At least that’s what Hunley said after trying haggis – a Scottish specialty that might be delicately described as made of sheep parts.
“You could probably eat it with chips,” he said, after taking his first couple bites. “It is a different flavor. I didn’t come here to eat my food. I came here to eat their food.”
Folks were savoring – or discovering – their Scottish heritage all over MacRae Meadows during the 59th annual Grandfather Mountain Highland Games.
Dozens of booths bearing banners with the names of Scottish clans ringed the meadows, and for anyone whose last name wasn’t the same as one of the clans there were usually many allied family names to cement a connection.
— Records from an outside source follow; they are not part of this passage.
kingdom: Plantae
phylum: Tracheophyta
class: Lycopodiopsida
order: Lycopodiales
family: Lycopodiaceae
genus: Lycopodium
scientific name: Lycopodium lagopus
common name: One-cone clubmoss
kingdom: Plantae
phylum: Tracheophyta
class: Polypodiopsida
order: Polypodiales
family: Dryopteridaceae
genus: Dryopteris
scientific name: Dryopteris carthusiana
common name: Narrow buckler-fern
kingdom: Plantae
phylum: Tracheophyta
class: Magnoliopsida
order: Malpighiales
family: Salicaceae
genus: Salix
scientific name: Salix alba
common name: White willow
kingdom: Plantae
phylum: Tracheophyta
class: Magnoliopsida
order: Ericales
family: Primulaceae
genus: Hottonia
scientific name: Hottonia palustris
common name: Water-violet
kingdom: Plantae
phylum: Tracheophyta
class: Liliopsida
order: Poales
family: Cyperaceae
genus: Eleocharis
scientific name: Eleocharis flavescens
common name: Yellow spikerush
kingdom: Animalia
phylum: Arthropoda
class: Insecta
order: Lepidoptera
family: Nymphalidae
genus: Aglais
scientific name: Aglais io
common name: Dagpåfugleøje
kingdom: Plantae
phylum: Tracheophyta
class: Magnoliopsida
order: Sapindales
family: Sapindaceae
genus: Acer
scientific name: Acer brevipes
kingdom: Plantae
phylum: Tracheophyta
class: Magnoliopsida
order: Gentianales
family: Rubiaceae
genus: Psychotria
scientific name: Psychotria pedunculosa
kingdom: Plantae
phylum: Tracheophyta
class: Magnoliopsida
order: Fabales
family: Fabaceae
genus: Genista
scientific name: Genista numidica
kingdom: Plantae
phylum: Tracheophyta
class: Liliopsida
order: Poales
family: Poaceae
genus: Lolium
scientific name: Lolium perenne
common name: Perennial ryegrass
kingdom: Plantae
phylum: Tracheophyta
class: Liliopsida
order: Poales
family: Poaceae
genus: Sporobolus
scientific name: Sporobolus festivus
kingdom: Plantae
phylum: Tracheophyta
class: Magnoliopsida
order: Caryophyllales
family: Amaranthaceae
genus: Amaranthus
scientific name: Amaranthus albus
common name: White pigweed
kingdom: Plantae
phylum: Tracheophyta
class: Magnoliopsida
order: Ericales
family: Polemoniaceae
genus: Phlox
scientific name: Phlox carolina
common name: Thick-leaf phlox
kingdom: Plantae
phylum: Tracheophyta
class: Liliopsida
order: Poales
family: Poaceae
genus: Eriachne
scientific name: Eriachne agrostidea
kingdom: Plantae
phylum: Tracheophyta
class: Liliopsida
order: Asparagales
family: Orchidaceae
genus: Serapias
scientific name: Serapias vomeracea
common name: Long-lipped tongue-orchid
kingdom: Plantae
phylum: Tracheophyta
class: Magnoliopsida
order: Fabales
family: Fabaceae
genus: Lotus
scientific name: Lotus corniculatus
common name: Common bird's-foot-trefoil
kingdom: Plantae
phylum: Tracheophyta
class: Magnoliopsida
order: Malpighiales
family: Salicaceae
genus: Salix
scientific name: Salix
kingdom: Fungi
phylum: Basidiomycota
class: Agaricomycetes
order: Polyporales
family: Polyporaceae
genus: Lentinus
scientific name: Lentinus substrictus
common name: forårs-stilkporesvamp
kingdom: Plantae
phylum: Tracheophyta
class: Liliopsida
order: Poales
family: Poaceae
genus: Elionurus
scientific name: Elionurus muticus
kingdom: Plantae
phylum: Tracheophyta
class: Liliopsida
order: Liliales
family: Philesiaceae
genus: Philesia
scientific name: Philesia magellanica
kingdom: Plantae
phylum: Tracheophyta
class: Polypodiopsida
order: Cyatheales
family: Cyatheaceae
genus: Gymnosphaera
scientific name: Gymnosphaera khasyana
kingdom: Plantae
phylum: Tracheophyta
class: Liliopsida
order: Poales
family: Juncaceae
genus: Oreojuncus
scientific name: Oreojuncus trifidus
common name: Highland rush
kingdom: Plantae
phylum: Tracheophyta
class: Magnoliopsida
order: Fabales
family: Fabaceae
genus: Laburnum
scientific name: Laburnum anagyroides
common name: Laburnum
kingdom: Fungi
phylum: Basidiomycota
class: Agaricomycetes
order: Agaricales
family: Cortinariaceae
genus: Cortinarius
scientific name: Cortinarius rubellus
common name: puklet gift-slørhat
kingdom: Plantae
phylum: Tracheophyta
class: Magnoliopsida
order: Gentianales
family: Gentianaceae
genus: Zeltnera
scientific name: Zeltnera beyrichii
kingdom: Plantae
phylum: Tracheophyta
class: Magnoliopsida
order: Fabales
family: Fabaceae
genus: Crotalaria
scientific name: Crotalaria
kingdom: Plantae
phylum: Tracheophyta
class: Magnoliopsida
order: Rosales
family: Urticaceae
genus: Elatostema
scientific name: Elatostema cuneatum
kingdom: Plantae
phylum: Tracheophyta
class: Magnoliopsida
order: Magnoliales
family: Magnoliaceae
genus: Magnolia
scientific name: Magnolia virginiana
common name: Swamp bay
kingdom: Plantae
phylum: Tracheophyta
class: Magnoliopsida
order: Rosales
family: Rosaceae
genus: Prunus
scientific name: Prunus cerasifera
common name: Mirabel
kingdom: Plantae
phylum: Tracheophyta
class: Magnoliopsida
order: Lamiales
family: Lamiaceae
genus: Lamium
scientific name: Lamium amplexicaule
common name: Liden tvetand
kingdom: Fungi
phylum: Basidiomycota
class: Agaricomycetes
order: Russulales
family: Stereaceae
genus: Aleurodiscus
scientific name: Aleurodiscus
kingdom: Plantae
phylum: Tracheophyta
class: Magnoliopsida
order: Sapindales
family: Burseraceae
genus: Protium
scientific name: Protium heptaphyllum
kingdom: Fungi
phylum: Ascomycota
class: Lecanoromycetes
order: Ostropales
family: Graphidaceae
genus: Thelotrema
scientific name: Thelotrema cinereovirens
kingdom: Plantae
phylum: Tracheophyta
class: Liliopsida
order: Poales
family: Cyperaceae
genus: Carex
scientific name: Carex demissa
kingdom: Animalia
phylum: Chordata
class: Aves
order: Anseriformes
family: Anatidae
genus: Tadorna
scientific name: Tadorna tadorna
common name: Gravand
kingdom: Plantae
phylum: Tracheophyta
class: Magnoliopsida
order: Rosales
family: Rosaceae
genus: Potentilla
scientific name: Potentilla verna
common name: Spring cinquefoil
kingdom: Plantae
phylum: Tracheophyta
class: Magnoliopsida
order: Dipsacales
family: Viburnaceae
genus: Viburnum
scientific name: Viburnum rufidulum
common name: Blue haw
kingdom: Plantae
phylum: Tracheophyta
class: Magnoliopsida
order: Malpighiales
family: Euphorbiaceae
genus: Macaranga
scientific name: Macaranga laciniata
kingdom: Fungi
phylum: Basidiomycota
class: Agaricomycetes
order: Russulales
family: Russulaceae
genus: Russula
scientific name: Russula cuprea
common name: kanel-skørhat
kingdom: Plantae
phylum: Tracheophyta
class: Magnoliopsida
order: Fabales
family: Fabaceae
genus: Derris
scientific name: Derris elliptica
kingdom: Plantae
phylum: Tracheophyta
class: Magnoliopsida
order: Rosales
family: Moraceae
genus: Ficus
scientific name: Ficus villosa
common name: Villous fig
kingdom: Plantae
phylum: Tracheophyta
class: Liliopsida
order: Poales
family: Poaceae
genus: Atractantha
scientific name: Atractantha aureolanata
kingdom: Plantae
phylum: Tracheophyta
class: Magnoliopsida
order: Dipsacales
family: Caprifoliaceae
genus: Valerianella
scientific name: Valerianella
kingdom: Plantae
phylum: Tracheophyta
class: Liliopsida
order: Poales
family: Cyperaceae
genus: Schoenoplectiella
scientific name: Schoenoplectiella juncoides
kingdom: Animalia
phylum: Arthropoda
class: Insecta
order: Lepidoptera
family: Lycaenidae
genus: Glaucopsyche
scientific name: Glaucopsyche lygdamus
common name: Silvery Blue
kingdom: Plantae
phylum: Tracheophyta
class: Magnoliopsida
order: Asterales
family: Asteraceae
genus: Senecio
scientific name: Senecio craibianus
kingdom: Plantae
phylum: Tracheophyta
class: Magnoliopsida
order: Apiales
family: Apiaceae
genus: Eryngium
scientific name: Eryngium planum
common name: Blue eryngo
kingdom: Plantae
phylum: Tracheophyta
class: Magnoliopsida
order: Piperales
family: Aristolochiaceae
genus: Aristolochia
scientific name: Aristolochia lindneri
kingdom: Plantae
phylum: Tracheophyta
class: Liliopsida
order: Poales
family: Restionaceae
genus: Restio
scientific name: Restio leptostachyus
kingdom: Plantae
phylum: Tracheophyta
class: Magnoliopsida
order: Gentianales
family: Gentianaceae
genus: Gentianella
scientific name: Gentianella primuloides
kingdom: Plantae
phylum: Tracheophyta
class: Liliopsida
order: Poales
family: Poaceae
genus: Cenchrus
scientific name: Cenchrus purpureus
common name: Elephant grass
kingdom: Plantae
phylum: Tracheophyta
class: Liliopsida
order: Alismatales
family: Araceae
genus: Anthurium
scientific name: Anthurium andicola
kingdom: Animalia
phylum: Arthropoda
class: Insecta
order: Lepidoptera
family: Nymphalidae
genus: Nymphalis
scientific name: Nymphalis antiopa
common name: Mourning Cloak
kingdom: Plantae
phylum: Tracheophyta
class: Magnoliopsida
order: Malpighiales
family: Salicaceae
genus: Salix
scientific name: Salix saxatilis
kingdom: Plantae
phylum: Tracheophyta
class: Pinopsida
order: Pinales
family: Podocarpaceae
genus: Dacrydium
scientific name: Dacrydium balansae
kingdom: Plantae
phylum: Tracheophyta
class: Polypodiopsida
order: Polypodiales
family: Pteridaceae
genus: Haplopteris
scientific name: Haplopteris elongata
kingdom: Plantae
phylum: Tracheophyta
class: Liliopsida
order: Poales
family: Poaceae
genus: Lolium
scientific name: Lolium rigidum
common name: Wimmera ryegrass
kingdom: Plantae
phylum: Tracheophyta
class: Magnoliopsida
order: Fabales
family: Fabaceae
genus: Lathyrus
Alvin Tyndall and his wife Sylvia were there from Winston-Salem with their son Allen.
“About 25 years ago we came up with a friend,” Alvin Tyndall said, dressed in the hunting green tartan of Clan Ross. “We met different people in different clan groups, looking for family connections.”
Alvin Tyndall found out that his great-grandmother, who was a Corbett, belonged to one of the families allied with Clan Ross.
“So they said come on and join us because you’re part of the group.”
The music and the dancing were lively where young people took the stage to perform highland dances, but the competition was serious.
Maggie McGill, 16 years old and visiting from Land O’ Lakes, Fla., said highland dancing is a great way to keep fit.
“In my first competition I got a first, second and third, so I’ve been doing it ever since,” she said. She said she was learning a lot by watching the other dancers.
“You have to have posture,” she said. “A lot of people think it is just the legs but it is the whole body.”
Larry Satchwell, doing the announcing for the 22-pound hammer throw, said he had given up the sport.
“After 30 years your body takes a lot of abuse,” he said. “It is a lot of fun. I had the chief record up here for a number of years.”
The hammer is a metal ball at the end of a shaft that the contestant whirls around his head before letting it loose – hopefully in the right direction and at a good distance.
Later, guys tried to best each other in tossing the caber, which is basically a tree trunk shorn of its branches. The thing stands about 18 feet tall and can weigh 100 pounds.
Kids engaged in wrestling competitions, and dogs listened to their master’s whistle to herd sheep. The sound of bagpipes was ever-present, and folks who got the urge could even buy a set.
In a grove of trees, a Celtic rock band called Seven Nations included Will MacMorran on bagpipes, as an addition to the more typical rock lineup.
“I grew up playing traditional music and I’ve been playing the bagpipes for 10 years,” said MacMorran, who is 26. “This has been my living for the past eight years. We do rock clubs. We do more bagpipes at the highland festivals.”
David Sutherland of Alabama, visiting the festival with his family, said he has some Scottish ancestry but that “we are mostly mutts.”
“My wife is Italian,” he said. “On the way over I saw the fish and chips, then noticed they had Italian ice so we celebrated both cultures.”